Here, at SUT, we tackle their key challenges to open the route towards their implementation in real life for the benefit of society. To reach this goal, we have developed a range of innovative methods of synthesis and assembly into macroscopic networks (fibres, coatings, etc.). Moreover, we have designed highly precise methods of control of their structure to tailor the properties of the obtained material for the selected applications. These novel materials are envisioned to play a key role in photonics, electronics and many other fields of exploitation. The Silesian University of Technology Researchers is experienced in the synthesis of advanced organic materials including conjugated polymers, physicochemical and electrochemical characteristics of polymers, oligomers, composites and small molecules. The scope of research and development is in the field of synthesis and characterization of new organic materials for optoelectronics, photovoltaics and electrochromic materials and the formation and analysis of organic electronic devices.

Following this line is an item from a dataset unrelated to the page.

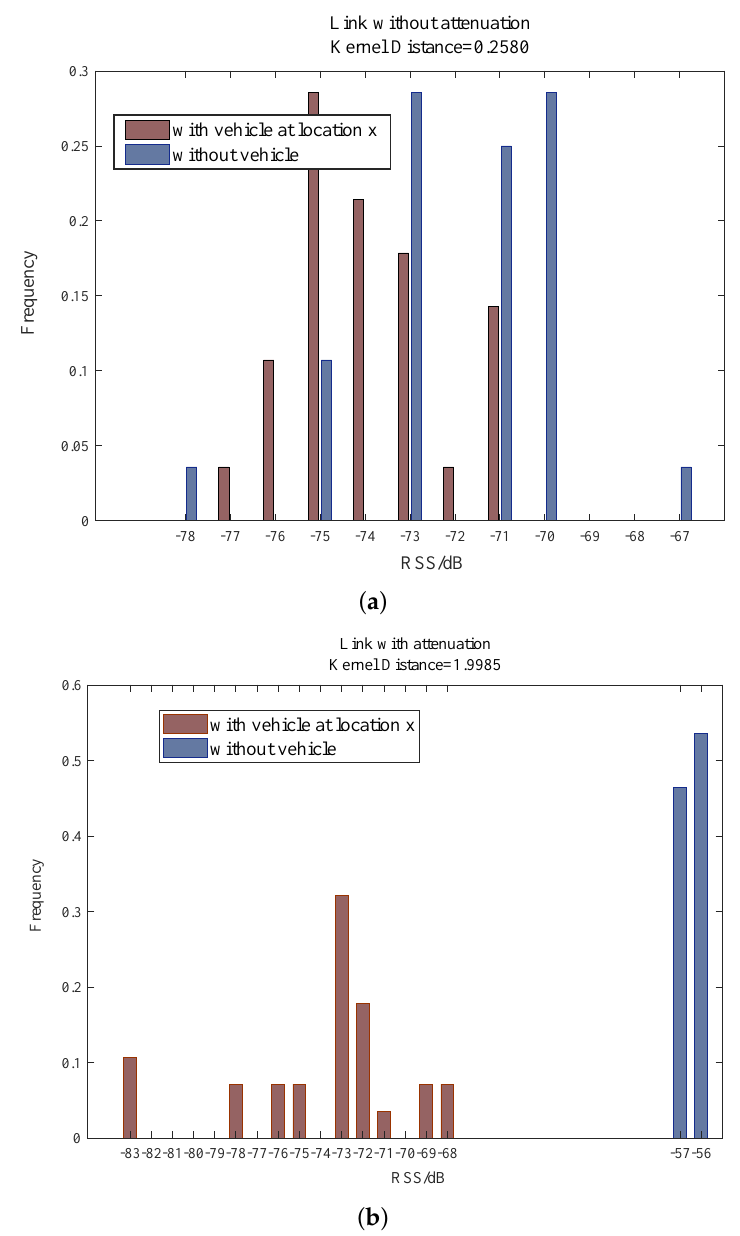
Figure 5. Thevalidationoftheselectionmethodfortheobscuredlinkbasedonkerneldistance. ( a )Thekernel distance of the unobscured link between the online phase and the offline phase. ( b ) The kernel distance of the obscured link between the online phase and the offline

SUT scientists have developed new exciplex emitters and thermally activated delayed fluorescence for use in OLED displays and lighting and together with the funding from the European Union and the Horizon 2020 program were able to cooperate with renowned research institutions and companies in this field. Organic Electronics is currently at the top of scientific interest and many companies are investing in the development in this area (Apple, LG, Samsung). In Poland, the Silesian University of Technology is the only institution operating on wider aspects of organic electronics and cooperating with many international companies like AIXTRON S.E., KGgA Merck, Novaled (Samsung), Cynora, Pratt and Whitney Canada.